To be clear, my support for using a Bittorrent when it is what is available is not actually contingent on the program being used by X% of users. I would support referencing even very obscure documents (a dataset in ArcGIS, a GenBank sequence) provided only that the interested and motivated reader is able to make use of them by some straightforward procedure. I believe this guideline presently permits that, though more grudgingly than I would prefer. It's always better to give the user a way to see what is being talked about than not to. Wnt (talk) 20:42, 25 August 2014 (UTC)
SWAG meaning I didn't spend much time verifying the statistic that I provided (I took the estimated number of installed BitTorrent clients and divided by word internet users as of December 2013). This dilemma does reveal a potential gap in our CITE guideline, and a possibly a need to shore up our EL guideline. It would probably be a good idea to start a discussion at the village pump to get some broader input. As far as this case though, I'm concerned about accessibility and also about referring users to a torrent of unknown origin. Also, wouldn't there be similar copyright concerns as linking to Scribd content?- MrX 20:58, 25 August 2014 (UTC)
I haven't really seen copyright concerns with Scribd content - generally when I've run across it it really is in public domain. The big problem I have with it is that it's an inaccessible interface in the sense you have to enable a bazillion scripts to use it and the content is locked up in an annoying reader to keep you from copying it, even though it is public domain, and above all else, >90% of the time (at least that's my impression) when I see a scribd link to content there is some other link to the exact same content that is not subject to all that nonsense. Even so, if I see a scribd link I'm not going to delete it unless and until I find a better link to the same source to replace it with.
You're free to go to village pump or otherwise propose a change in policy, but really I don't think this "gap" is a problem. Internet changes, unfamiliar protocols become familiar, venues that were pioneered solely for file sharing become more general purpose. Certainly accessible with minor effort is better than totally inaccessible. Last but not least, yes, I agree that the "torrent of unknown origin" part would normally be a risk. However, I happen to know that I viewed the exact same video clip on LiveLeak before they decided to "stop spreading propaganda", and there were news stories about the clip on that site. In a different situation I would think that trackers that list this as the torrent, with user comments about its authenticity, would be positive evidence, but it might be harder to be convinced. The good news is that a torrent's "address" (magnet link) actually is a checksum of its content, so it is not possible for that content to be changed. If people who have viewed a widely watched and well-known clip can recognize that a given torrent is an authentic copy, that will remain true no matter how much time passes afterward. Wnt (talk) 23:14, 25 August 2014 (UTC)

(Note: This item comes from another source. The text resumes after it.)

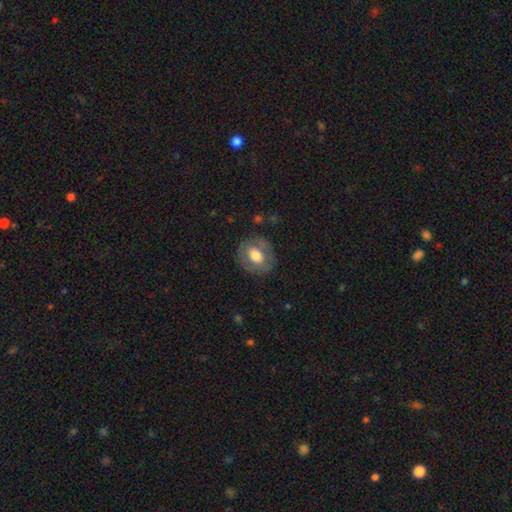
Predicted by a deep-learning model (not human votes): A smooth galaxy with no disk features (59%) that is round (66%). Merging: none (79%).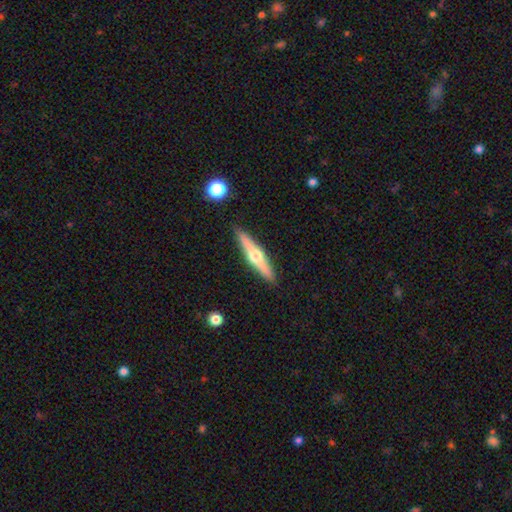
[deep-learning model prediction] This is likely a featured or disk galaxy (67%). It is clearly viewed edge-on (97%). Edge-on bulge: clearly rounded (95%). Merging: clearly none (90%).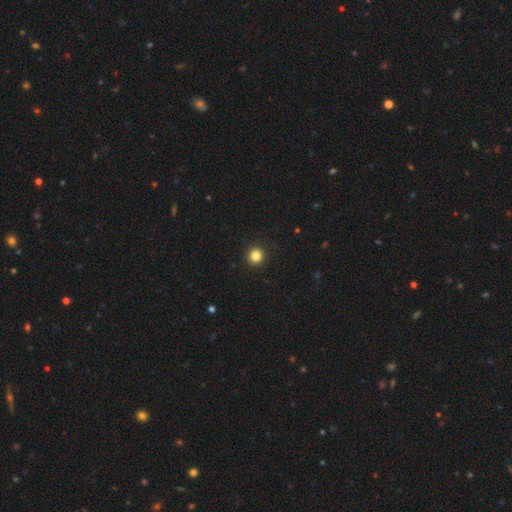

  • Comment, the file/torrent name is an mp4, i.e. a video. This particular link is worrisome, in that it seems to be the terrorist propaganda film that most news agencies and video feeds refuse to show (inferred, I have not downloaded it). Clicking on this link will download the video, but will also disseminate that video to others. As I said on the John Foley talk page, this is a contravention of terrorist legislation in the UK, the Patriot Act:- Providing material support for terrorism in the US. Providing a hard to find link may in itself be against the Patriot Act, and we should remove this specific link. Martin451 23:24, 25 August 2014 (UTC)
I request we restrict the discussion of this to the other page, because it has no general bearing on the EL guidelines, unless you are proposing a separate point that we should ban external links to material that may (perhaps in puff and bluster only) be subject to censorship in any country of the world (including Tiananmen Square footage). Wnt (talk) 23:36, 25 August 2014 (UTC)
But thanks for mentioning the mp4 thing. Crap, I just copied off the wrong line in my download folder mindlessly. I'd say I was in a rush, except I repeated that stupidity about three times and still didn't see the problem. Wnt (talk) 23:38, 25 August 2014 (UTC)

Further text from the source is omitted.